Fundamental Forecast for the Australian Dollar: Neutral
A lull in high-profile event risk leaves the Australian Dollar without readily-available fundamental catalysts in the week ahead. This puts prices at the mercy of risk sentiment trends as financial markets continue to focus on establishing big-picture narratives leading up to potentially explosive volatility next month.
Prospects for a Federal Reserve interest rate hike at the June or July policy meetings jumped last week on the back of overtly hawkish rhetoric from central bank officials in speeches and within minutes from April’s FOMC meeting. Investors now see a better-than-even chance of an increase by July having previously discounted tightening at least until December.
From here, May’s flash US PMI readings, the Durable Goods Orders report and revised first-quarter GDP figures will inform investors on the Fed’s wherewithal to make good on its aggressive language. US data outcomes have cautiously improved relative to consensus forecasts over the past week, opening the door for upside surprises that may bolster tightening bets and trigger risk-off trade, weighing on the Aussie.
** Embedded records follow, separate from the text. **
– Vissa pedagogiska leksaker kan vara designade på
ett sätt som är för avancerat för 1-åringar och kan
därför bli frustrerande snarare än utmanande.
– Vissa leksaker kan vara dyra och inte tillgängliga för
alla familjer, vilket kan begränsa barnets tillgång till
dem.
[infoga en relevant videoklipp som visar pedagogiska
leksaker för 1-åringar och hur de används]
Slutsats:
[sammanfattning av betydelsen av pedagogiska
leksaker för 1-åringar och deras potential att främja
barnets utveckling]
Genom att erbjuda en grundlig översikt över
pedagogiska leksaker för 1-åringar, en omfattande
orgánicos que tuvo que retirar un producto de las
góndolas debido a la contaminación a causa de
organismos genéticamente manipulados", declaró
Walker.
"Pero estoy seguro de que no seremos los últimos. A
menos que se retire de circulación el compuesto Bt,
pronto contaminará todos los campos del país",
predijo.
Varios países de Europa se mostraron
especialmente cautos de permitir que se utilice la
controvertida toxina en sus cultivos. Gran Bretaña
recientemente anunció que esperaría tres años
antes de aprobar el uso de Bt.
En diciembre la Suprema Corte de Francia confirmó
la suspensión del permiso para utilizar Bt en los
On the Fed-speak front, traders will be keen to evaluate remarks from Governor Jerome Powell. Presidents of regional Fed branches have seemed consistently more hawkish than the three members of the Board of Governors outside of Chair Yellen and Vice Chair Fischer. If Mr. Powell’s remarks mirror the hawkish tone of last week’s commentary, they may go a significant way toward boosting the probability of an imminent hike in the minds of investors.
The looming “Brexit” referendum represents the other major theme in play. A poll of polls by the Financial Times shows 47 percent of respondents now favor the UK staying within the EU while 41 percent back leaving it. As the June 23 vote draws closer, pre-positioning is likely to become more active and updated polling numbers will probably stoke a greater degree of volatility.